Il sourit et je fis de même.

— Regardez ! Papa, maman ! C’est Peter !

Je vis Anna me pointer du doigt et accourir, le sourire aux lèvres.

Il n’y avait pas à dire, c’était bon d’être à la maison.

Une demi-heure heure plus tard, nous étions tous installés sur une chaise dans la grande salle de cérémonie. Les lustres muraux et les hautes fenêtres vitrées baignaient la pièce de lumière dont le sol marron contrastait avec les tenues élégantes et claires des convives. J’étais installé à côté du meilleur ami de mon frère, Valentin, qui était le second témoin. De l’autre côté, les deux sœurs d’Anaïs occupaient la place de ses témoins.

Cette dernière était tout simplement sublime dans sa robe blanche de marquise en tulle aux épaules dénudées. Quelques dentelles ornaient le bord de la jupe plissée, soulignée par le design de son bustier et de ses manches. Anaïs, radieuse avec son large sourire, son maquillage sans excès et ses beaux cheveux blonds lâchés et ondulés, écoutait le maire énoncer son discours. Thomas, à son côté, était tout aussi rayonnant dans son magnifique costume gris qui faisait incroyablement ressortir ses yeux bleu clair.

Jamais je ne l’avais vu heureux à ce point.

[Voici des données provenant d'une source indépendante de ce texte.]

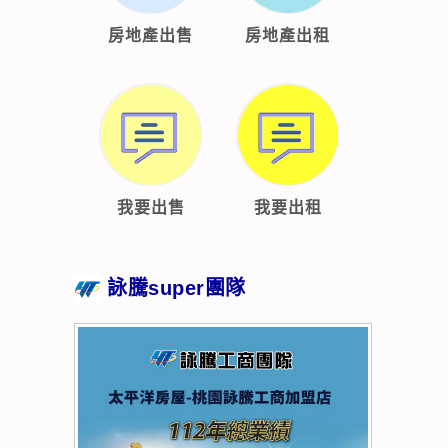
房地產出售
房地產出租
我要出售
我要出租
詠騰super團隊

Je ne pouvais m’empêcher de trépigner d’euphorie, comme un enfant. Au-delà de mon amour pour le couple, c’étaient la joie et l’affection que toutes les personnes regroupées dans la pièce éprouvaient pour eux qui me touchaient. J’entendais quelques pleurs dans mon dos, certainement ma mère et celle d’Anaïs. Du coin de l’œil, j’aperçus mes tantes prendre des photos pour garder des traces de ce sublime instant. Puis, vint le moment où Valentin et moi signâmes les papiers officialisant les fiançailles. Je n’aurais pu être plus comblé, ressentant l’importance que cela représentait et la confiance que m’accordaient les époux.

Enfin, les mariés prononcèrent leurs vœux. La transparence de leur propos et l’affection qui ressortait de leurs voix tremblantes d’émotions démontraient la force de leur amour. Un amour bientôt attisé par la venue prochaine d’un bébé.

Lorsque le maire scella l’union, Thomas contempla sa femme, les yeux brillants.

— Je t’aime, Anaïs.

— Je t’aime, Thomas, répondit-elle, resplendissant de bonheur.

Et ils s’embrassèrent sous nos applaudissements.

La foule les acclama tout du long de la sortie jusque devant la mairie, là où les attendait une sublime Excalibur Phaéton IV blanche. Ils grimpèrent dedans, le sourire jusqu’aux oreilles et Thomas klaxonna avant de s’élancer dans les rues de Paris, la ville où les plus belles romances avaient vu le jour.